● **ENTRIES SHOWN**:
• • • • •

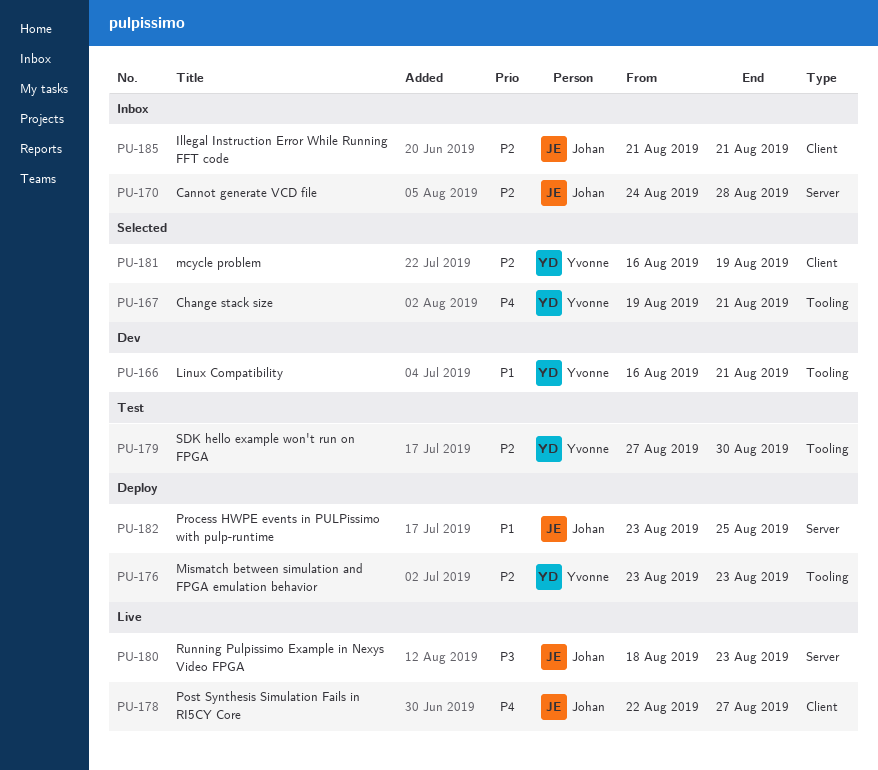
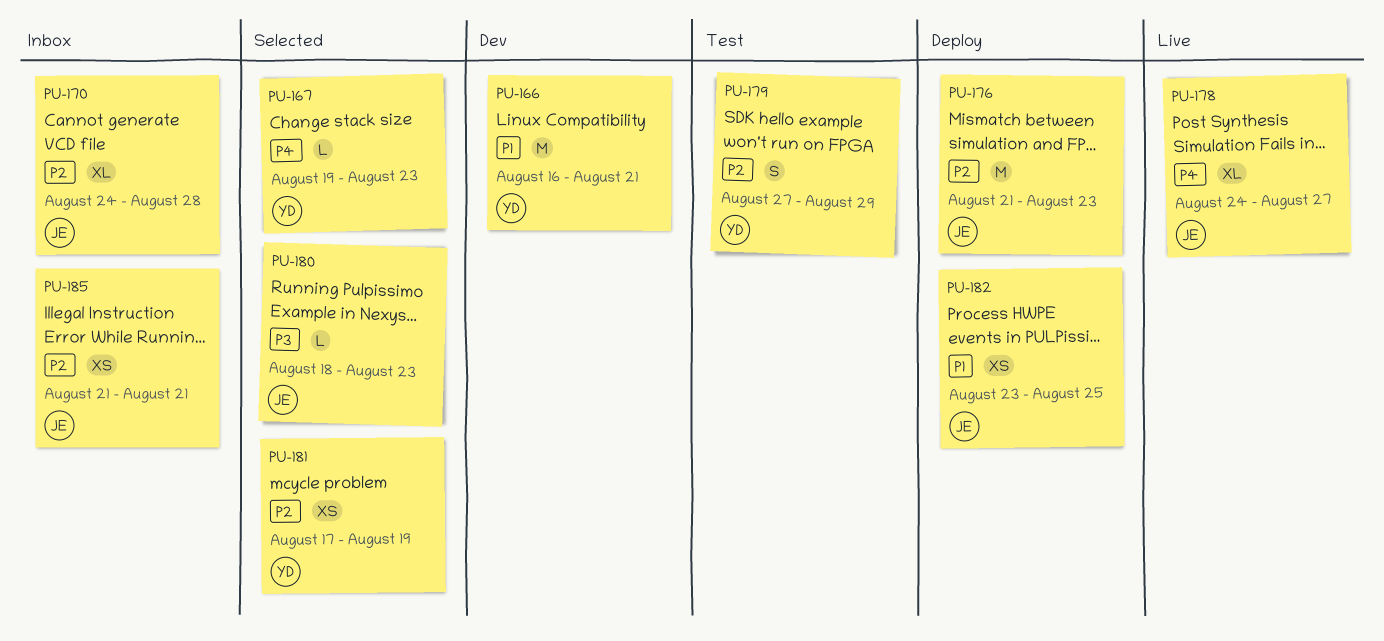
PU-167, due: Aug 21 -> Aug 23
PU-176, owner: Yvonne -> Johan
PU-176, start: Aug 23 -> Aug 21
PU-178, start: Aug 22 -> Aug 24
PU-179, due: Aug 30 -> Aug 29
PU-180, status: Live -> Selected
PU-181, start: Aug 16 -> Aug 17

• • • • •

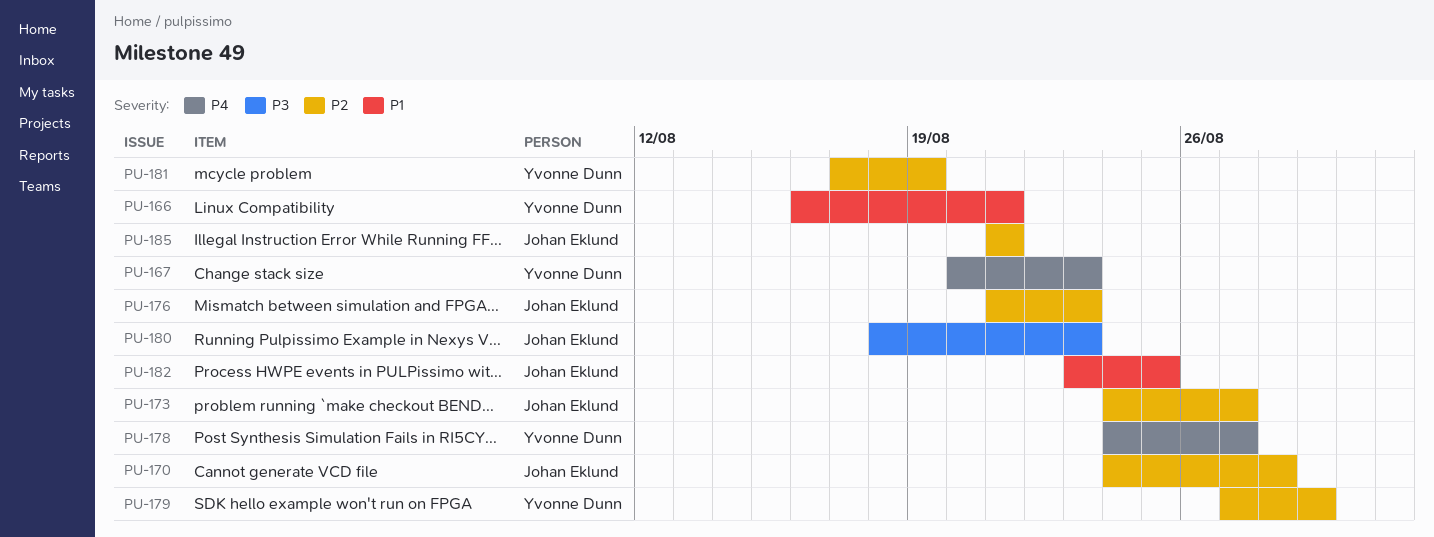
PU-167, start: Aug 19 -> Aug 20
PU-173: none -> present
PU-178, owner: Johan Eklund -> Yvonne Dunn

• • • • •

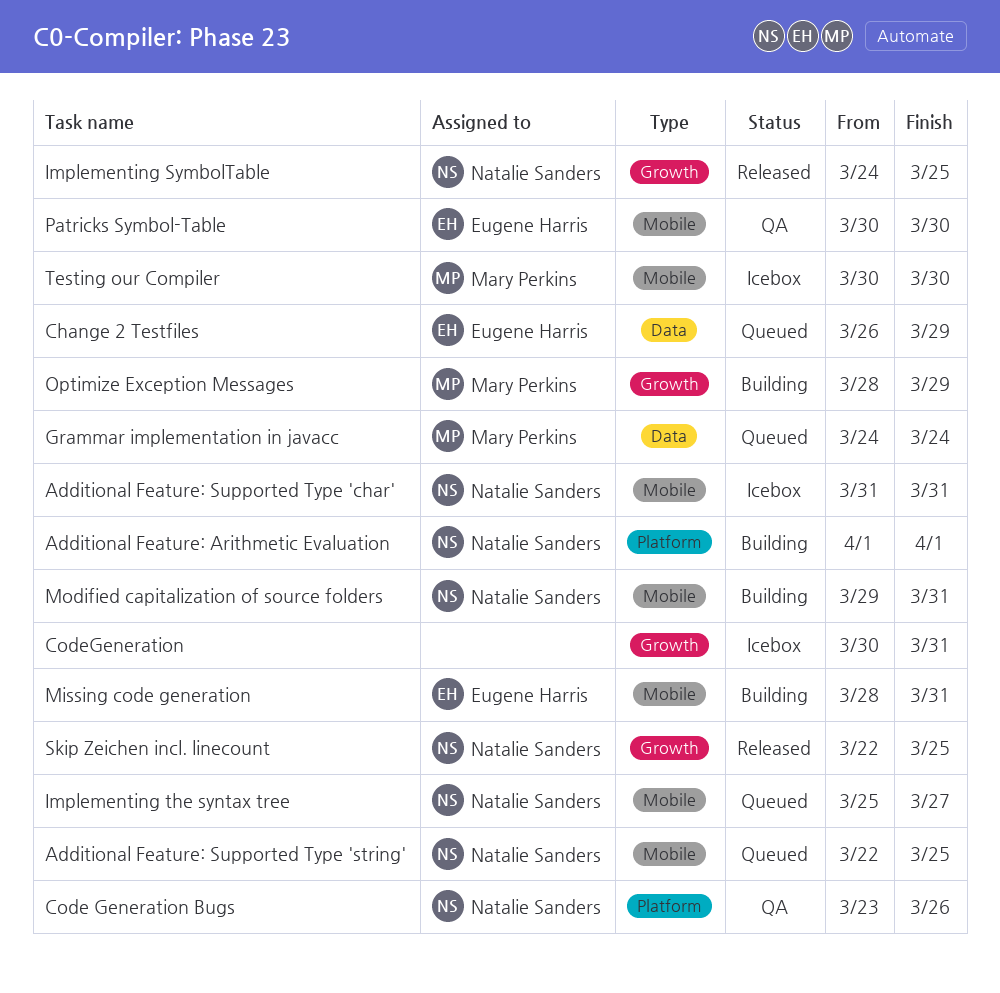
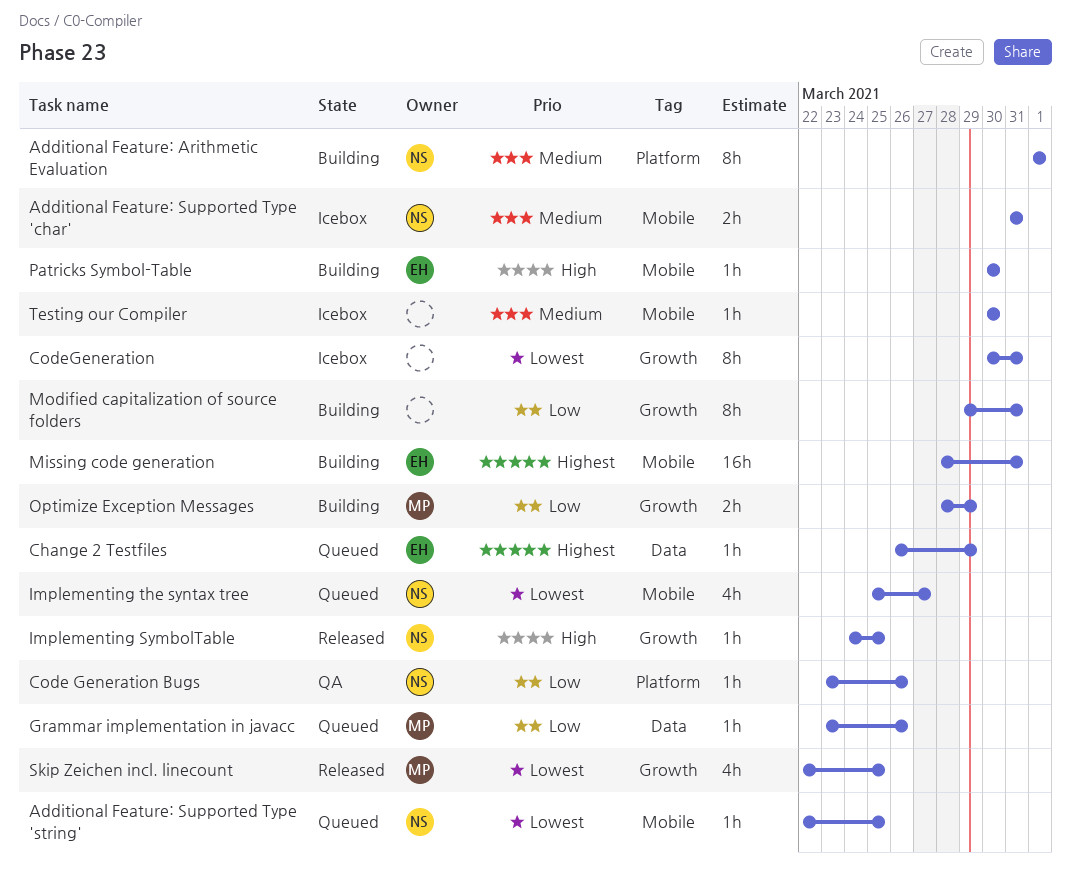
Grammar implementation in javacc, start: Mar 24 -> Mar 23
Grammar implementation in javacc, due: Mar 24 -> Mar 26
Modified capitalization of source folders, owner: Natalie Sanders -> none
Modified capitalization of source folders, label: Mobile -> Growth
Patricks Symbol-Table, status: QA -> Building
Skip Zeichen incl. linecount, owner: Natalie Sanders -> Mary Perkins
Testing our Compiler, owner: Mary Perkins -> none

• • • • •

● **EXERCISE DESCRIPTION**:
From the line holding "PU-173: none -> present" to the line holding "PU-178, owner: Johan Eklund -> Yvonne Dunn", inclusive, restate each line above exactly as written.

● **REPLY**:
PU-173: none -> present
PU-178, owner: Johan Eklund -> Yvonne Dunn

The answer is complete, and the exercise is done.